-------- READING PASSAGE --------

M Centauri

Observation data Epoch J2000.0 Equinox ICRS
- Constellation: Centaurus
- Right ascension: 13^{h} 46^{m} 39.378^{s}
- Declination: −51° 25′ 57.95″
- Apparent magnitude (V): +4.63

Characteristics
- Spectral type: G8/K0III
- B−V color index: +0.955

Astrometry
- Radial velocity (R_{v}): −15.97±2.25 km/s
- Proper motion (μ): RA: +10.00(42) mas/yr Dec.: −27.62(34) mas/yr
- Parallax (π): 12.42±0.48 mas
- Distance: 260 ± 10 ly (81 ± 3 pc)
- Absolute magnitude (M_{V}): +0.11

Orbit
- Primary: M Centauri A
- Name: M Centauri B
- Period (P): 437 days
- Semi-major axis (a): 6.45 mas
- Eccentricity (e): 0.13
- Inclination (i): 48.2°
- Longitude of the node (Ω): 280.3°
- Periastron epoch (T): 2424163.0
- Argument of periastron (ω) (secondary): 58.6°
- Other designations: M Cen, CD−50°8017, GC 18607, HD 119834, HIP 67234, HR 5172, SAO 241157, CCDM J13467-5126A

Database references
- SIMBAD: data

= M Centauri =

Star in the constellation Centaurus

M Centauri (M Cen) is a binary star in the constellation Centaurus. It is approximately 260 light-years from Earth.

--------

AIM OF THE EXERCISE: Copy the stretch of the M Centauri page from "Database references" through "light-years from Earth.".

-------- SUPPLIED RECORDS --------

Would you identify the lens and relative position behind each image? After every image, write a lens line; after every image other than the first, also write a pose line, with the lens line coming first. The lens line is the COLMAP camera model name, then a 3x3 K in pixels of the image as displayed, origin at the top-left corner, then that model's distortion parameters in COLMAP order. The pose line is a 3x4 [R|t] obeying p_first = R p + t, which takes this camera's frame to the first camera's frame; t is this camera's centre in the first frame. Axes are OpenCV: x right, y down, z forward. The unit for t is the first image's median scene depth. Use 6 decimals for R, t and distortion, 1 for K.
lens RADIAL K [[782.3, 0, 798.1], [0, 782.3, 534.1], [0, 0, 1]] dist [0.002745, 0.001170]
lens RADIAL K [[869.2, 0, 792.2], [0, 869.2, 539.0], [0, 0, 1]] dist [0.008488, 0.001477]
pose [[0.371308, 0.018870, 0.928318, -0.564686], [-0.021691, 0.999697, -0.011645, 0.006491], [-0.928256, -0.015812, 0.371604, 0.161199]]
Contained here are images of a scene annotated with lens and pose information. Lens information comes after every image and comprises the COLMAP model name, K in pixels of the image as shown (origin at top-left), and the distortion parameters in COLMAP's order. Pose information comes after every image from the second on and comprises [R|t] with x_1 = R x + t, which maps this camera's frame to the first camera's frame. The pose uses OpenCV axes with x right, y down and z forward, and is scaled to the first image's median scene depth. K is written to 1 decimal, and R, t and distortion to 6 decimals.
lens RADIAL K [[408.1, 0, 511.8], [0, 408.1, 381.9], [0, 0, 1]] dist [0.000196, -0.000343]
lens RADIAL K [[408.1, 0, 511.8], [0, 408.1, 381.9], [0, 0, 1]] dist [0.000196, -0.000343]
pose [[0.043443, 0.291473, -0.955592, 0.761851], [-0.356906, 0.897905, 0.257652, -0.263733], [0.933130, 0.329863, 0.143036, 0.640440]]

--------

EXERCISE ANSWER:
Database references
- SIMBAD: data

= M Centauri =

Star in the constellation Centaurus

M Centauri (M Cen) is a binary star in the constellation Centaurus. It is approximately 260 light-years from Earth.